In cases of hydromorphone overdose, the involvement of a toxicologist and nephrologist is crucial, as treatment strategies beyond naloxone might be necessary, depending on serum and urine drug levels and symptomatic presentation. The intensive care unit should also participate in the process, as toxicity management is required to ensure hemodynamic stability and adequate respiratory response.
The nursing staff plays a pivotal role in monitoring the adverse effects and toxicity of the drug, which is a vital responsibility while working with a potent opioid such as hydromorphone. Therefore, physicians should be promptly communicated in case of any concerns. A pharmacist must be involved throughout the entire spectrum of hydromorphone therapy, irrespective of the administration method. Their role encompasses verifying drug dosages, conducting medication reconciliation to avert potential drug interactions, and supporting the physician in transitioning to alternative agents or facilitating the patient's gradual reduction from opioid analgesia.
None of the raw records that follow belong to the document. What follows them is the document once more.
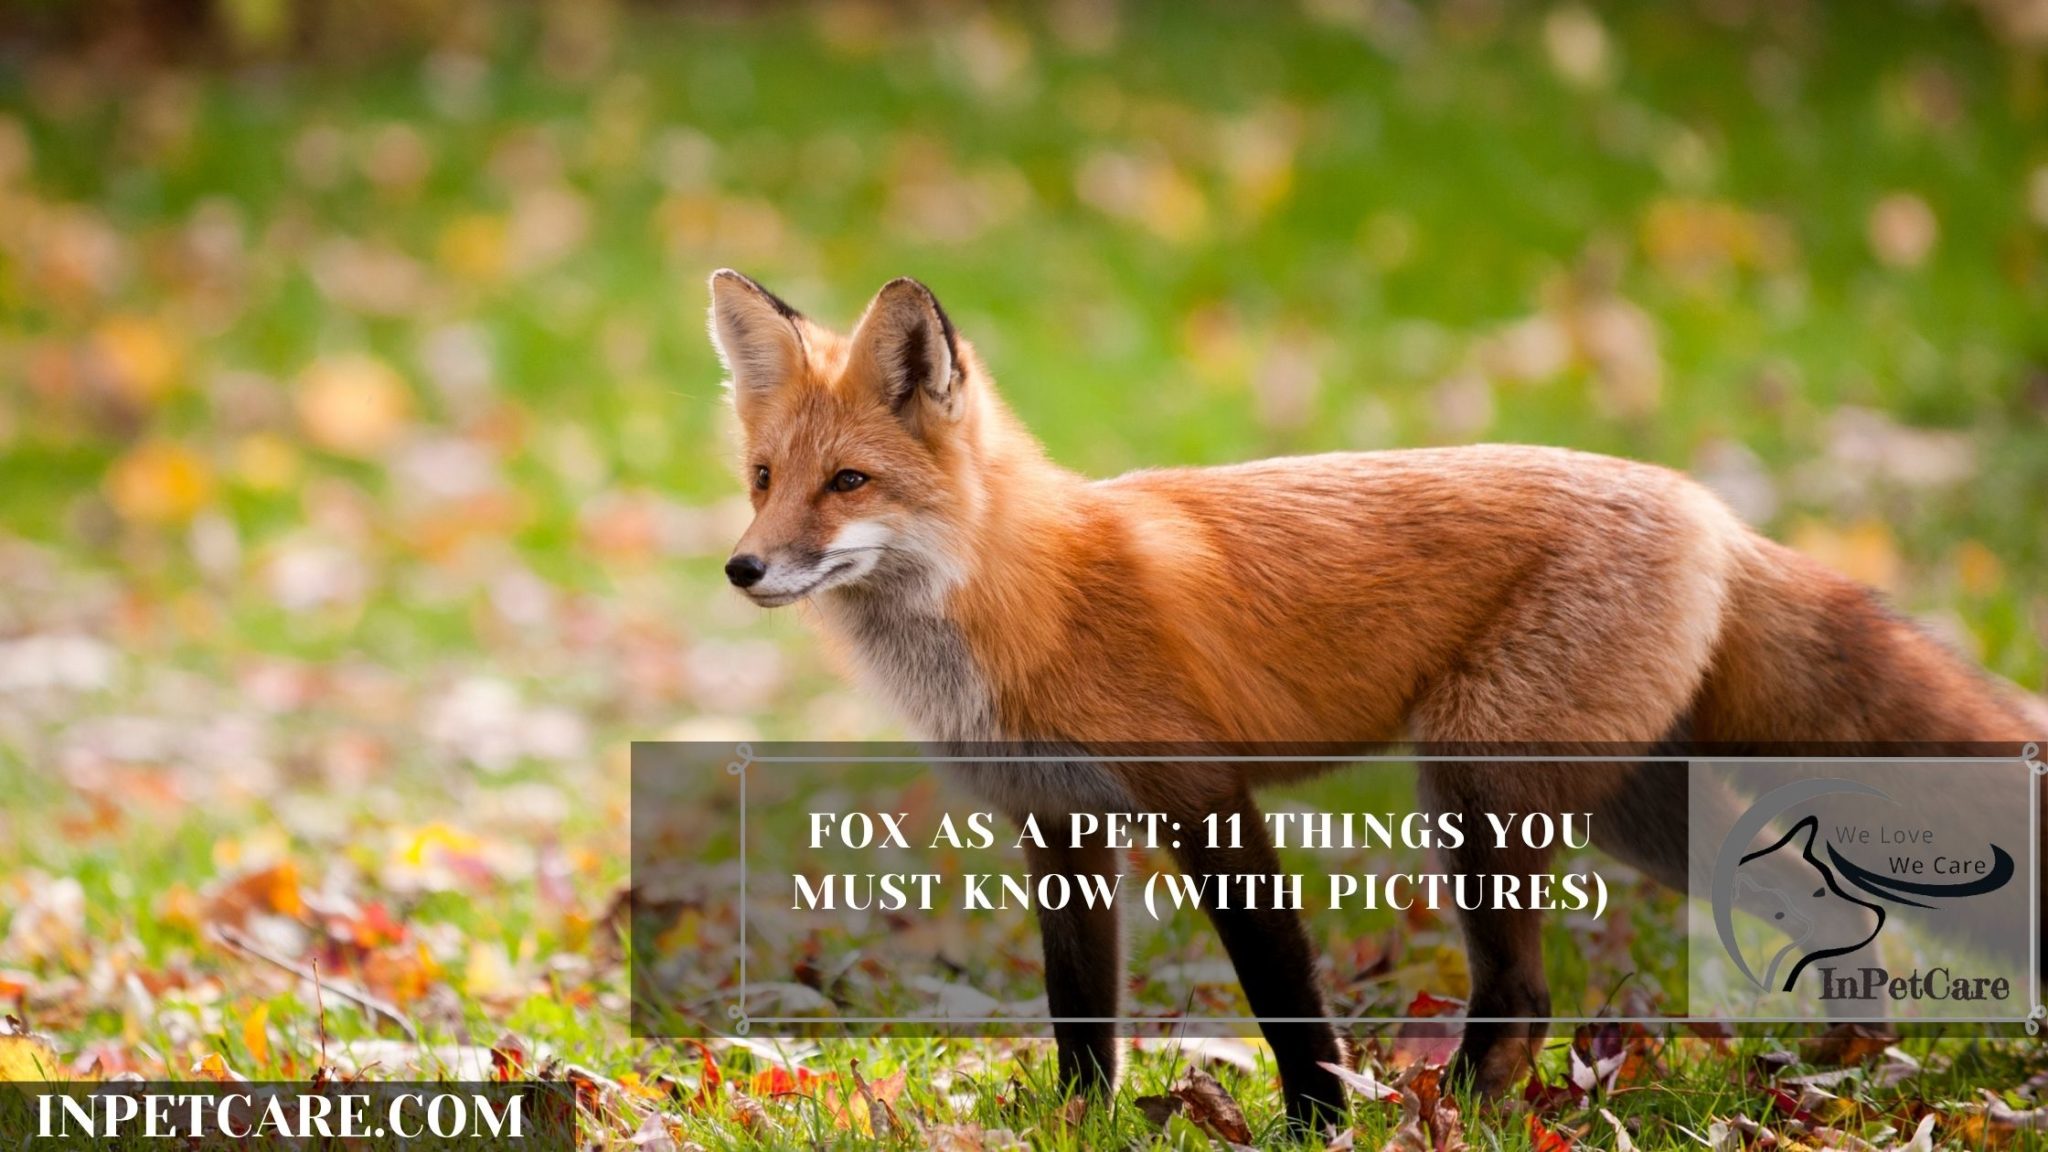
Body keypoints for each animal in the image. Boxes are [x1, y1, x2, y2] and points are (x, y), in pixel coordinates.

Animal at [709, 268, 2048, 1130]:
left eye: (847, 482)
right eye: (765, 478)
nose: (742, 569)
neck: (1020, 597)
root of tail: (1707, 507)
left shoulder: (1204, 798)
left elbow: (1282, 996)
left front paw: (1316, 1121)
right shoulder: (1062, 829)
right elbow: (1078, 1014)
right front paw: (1076, 1125)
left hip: (1475, 790)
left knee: (1524, 993)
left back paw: (1447, 1111)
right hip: (1618, 810)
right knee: (1803, 906)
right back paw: (1844, 1064)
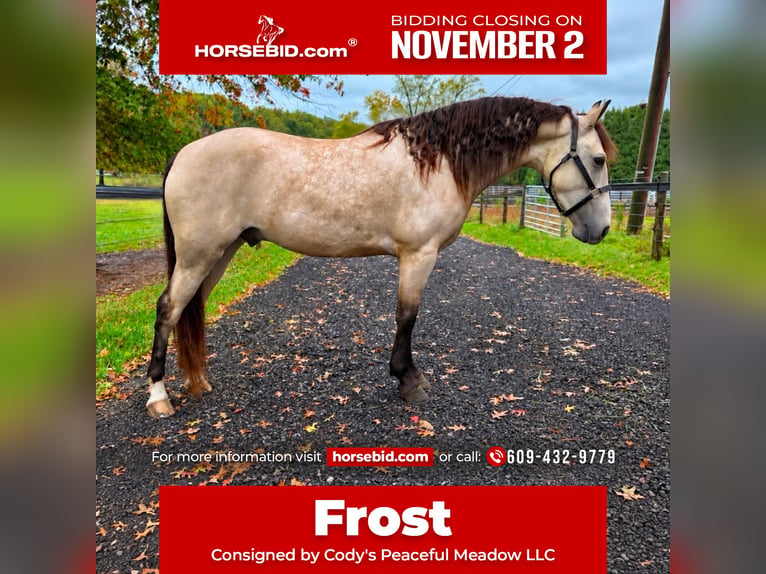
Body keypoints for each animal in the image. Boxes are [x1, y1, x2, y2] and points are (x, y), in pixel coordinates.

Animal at [145, 96, 616, 418]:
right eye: (597, 159)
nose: (602, 230)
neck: (438, 161)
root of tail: (185, 152)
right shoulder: (418, 255)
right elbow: (407, 316)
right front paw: (408, 380)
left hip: (218, 253)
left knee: (190, 308)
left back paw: (198, 381)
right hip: (199, 255)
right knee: (168, 309)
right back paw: (159, 397)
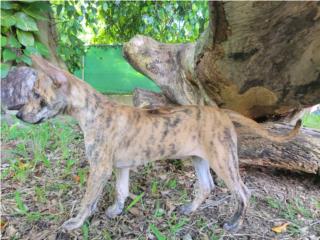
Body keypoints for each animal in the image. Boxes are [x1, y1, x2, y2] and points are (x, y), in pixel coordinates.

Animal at [15, 55, 300, 232]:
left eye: (37, 94)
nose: (18, 115)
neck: (92, 111)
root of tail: (222, 113)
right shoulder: (120, 167)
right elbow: (121, 191)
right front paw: (116, 211)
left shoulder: (99, 168)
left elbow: (88, 200)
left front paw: (75, 223)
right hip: (200, 159)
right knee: (206, 186)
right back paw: (189, 209)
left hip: (224, 160)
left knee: (243, 192)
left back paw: (234, 224)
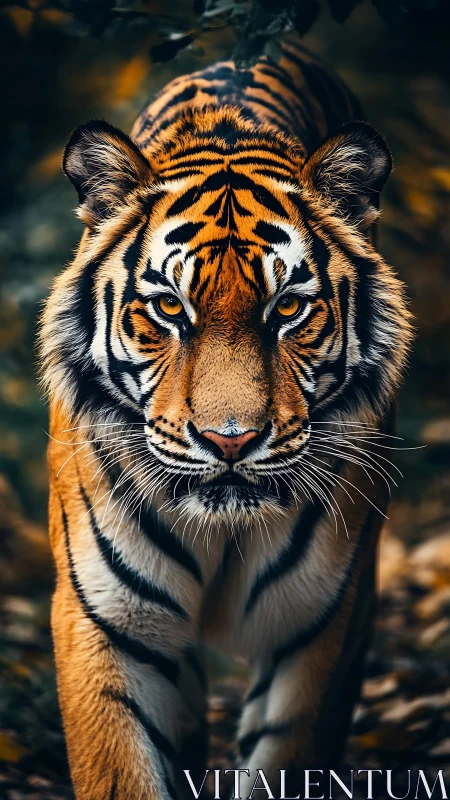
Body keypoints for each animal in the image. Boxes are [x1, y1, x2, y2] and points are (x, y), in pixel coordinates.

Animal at [39, 33, 412, 800]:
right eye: (168, 308)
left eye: (289, 308)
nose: (229, 441)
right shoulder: (107, 624)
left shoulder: (317, 626)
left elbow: (288, 755)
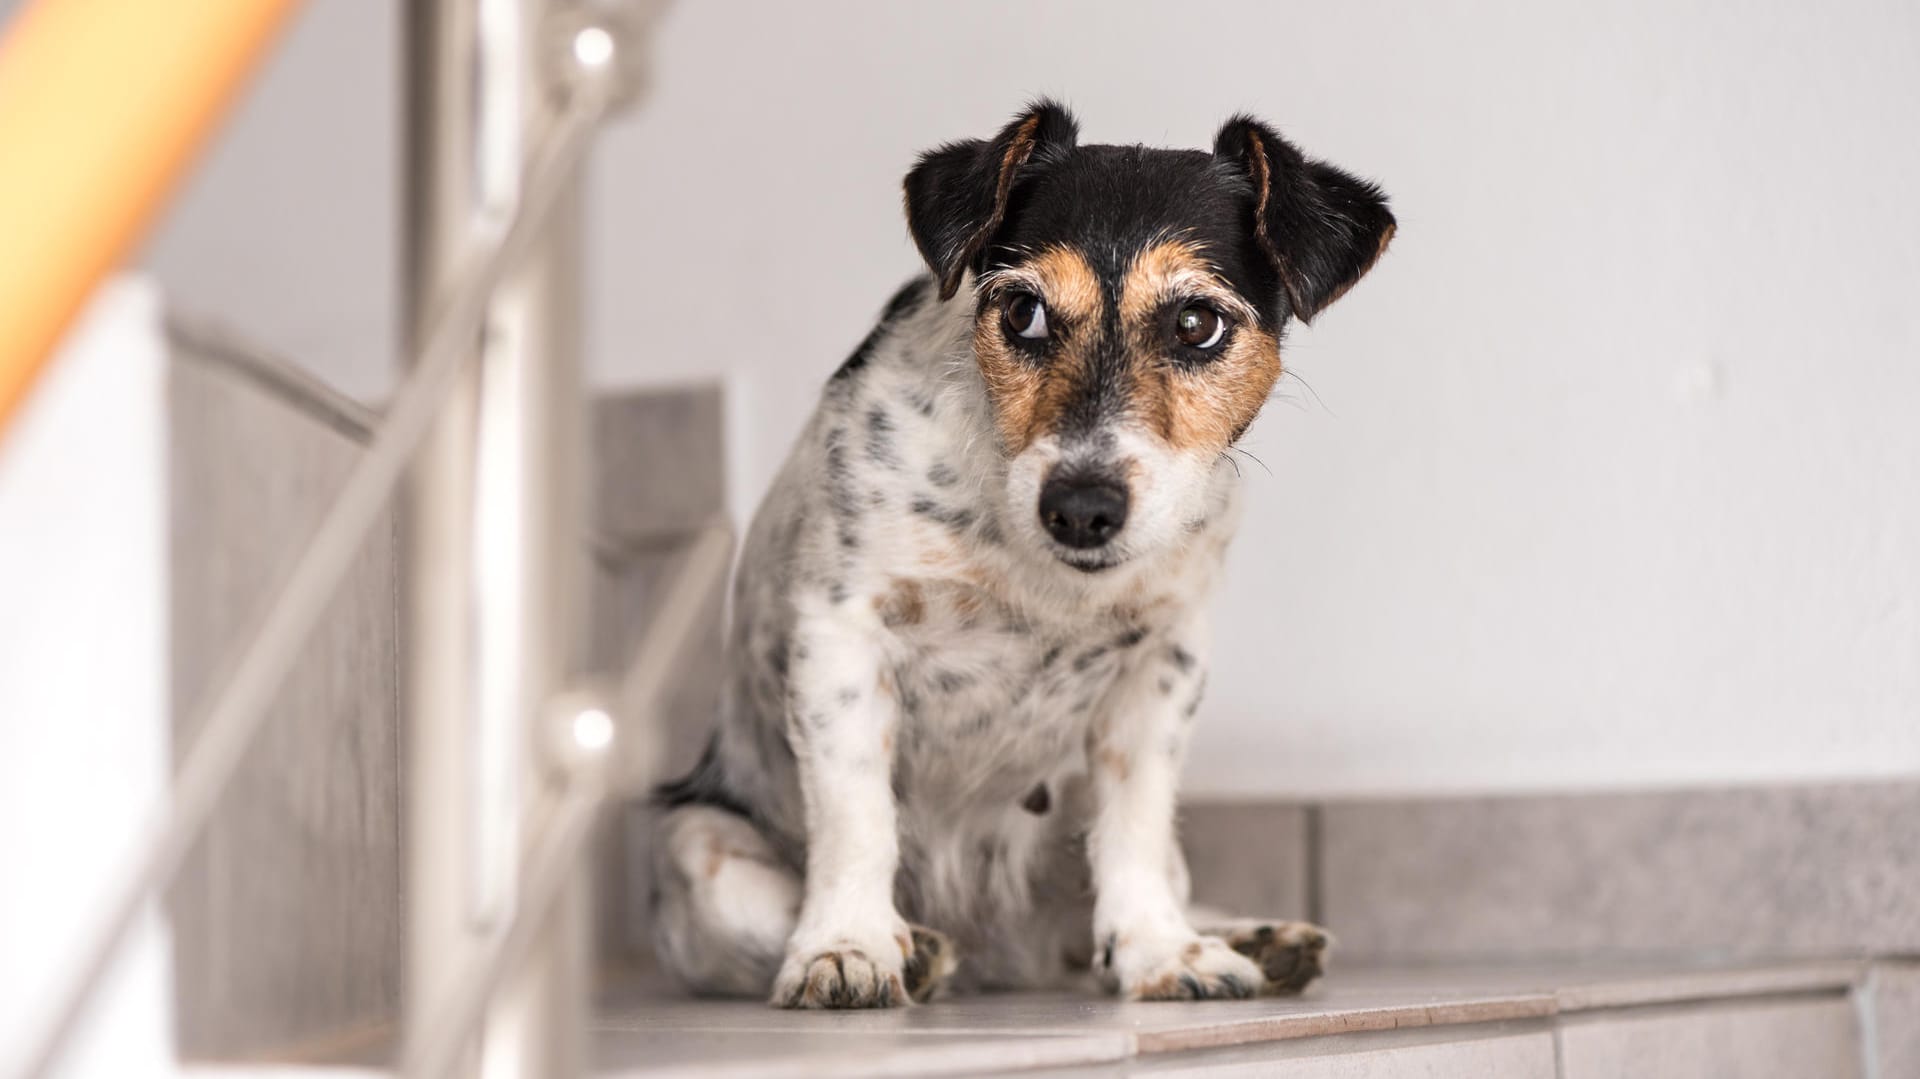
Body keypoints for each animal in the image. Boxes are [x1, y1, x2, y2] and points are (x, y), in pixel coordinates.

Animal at [652, 96, 1390, 1006]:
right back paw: (917, 949)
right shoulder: (839, 633)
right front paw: (846, 945)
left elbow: (1135, 825)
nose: (1080, 508)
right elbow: (856, 811)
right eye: (1022, 312)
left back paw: (1249, 936)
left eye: (1197, 323)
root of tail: (1002, 951)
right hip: (697, 851)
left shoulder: (1163, 665)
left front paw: (1160, 950)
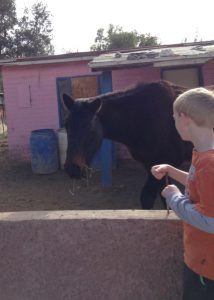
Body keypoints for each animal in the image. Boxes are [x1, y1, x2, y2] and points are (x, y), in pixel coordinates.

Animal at [62, 79, 193, 209]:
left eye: (88, 126)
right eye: (66, 125)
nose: (72, 169)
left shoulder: (166, 163)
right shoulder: (150, 165)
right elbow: (147, 197)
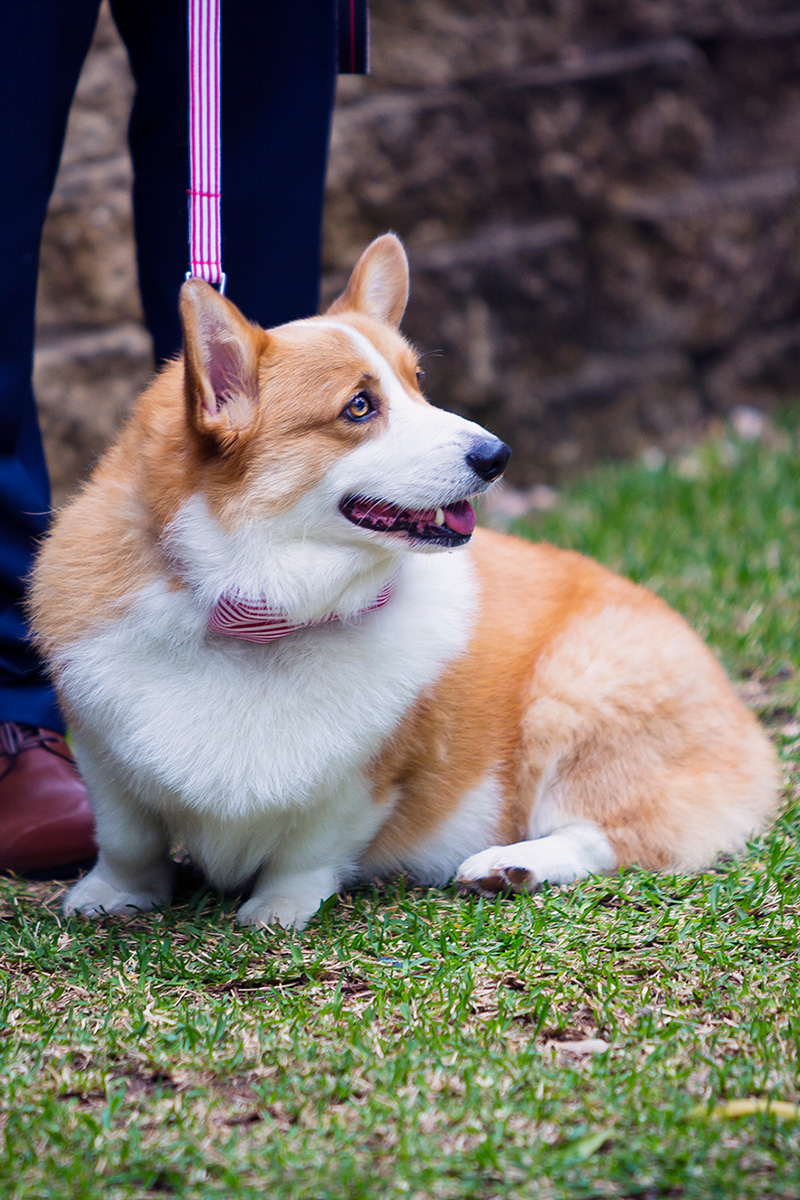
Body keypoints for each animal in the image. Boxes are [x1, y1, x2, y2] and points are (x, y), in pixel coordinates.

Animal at [31, 231, 777, 926]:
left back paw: (511, 865)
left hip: (577, 692)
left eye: (418, 384)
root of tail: (741, 716)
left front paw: (278, 910)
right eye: (359, 407)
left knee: (609, 834)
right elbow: (127, 840)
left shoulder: (365, 782)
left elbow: (308, 851)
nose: (498, 455)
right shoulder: (102, 753)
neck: (257, 606)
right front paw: (110, 896)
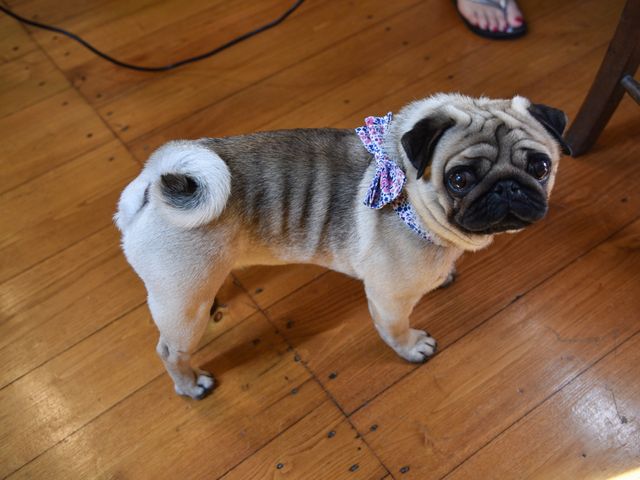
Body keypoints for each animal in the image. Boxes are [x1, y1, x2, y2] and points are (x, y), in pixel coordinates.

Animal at [115, 93, 568, 398]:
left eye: (540, 166)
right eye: (459, 179)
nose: (507, 187)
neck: (410, 192)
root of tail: (153, 183)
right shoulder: (389, 297)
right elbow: (395, 328)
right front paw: (412, 347)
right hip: (181, 307)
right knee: (169, 350)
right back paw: (191, 384)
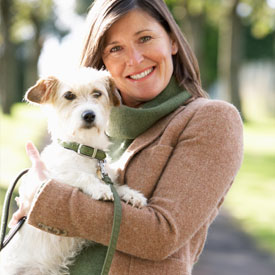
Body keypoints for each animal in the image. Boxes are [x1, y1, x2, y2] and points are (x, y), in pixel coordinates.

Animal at [1, 67, 148, 275]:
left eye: (97, 93)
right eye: (69, 95)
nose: (89, 115)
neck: (84, 150)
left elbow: (115, 186)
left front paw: (132, 194)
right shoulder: (53, 175)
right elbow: (82, 175)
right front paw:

Given the current opioid crisis, a pharmacist's role is crucial, as they collaborate and work closely with nurses and physicians within the interprofessional team to provide optimum patient care. Effective opioid pain management necessitates collaboration and shared decision-making among all interprofessional healthcare team members to ensure optimal pain control while upholding patient safety.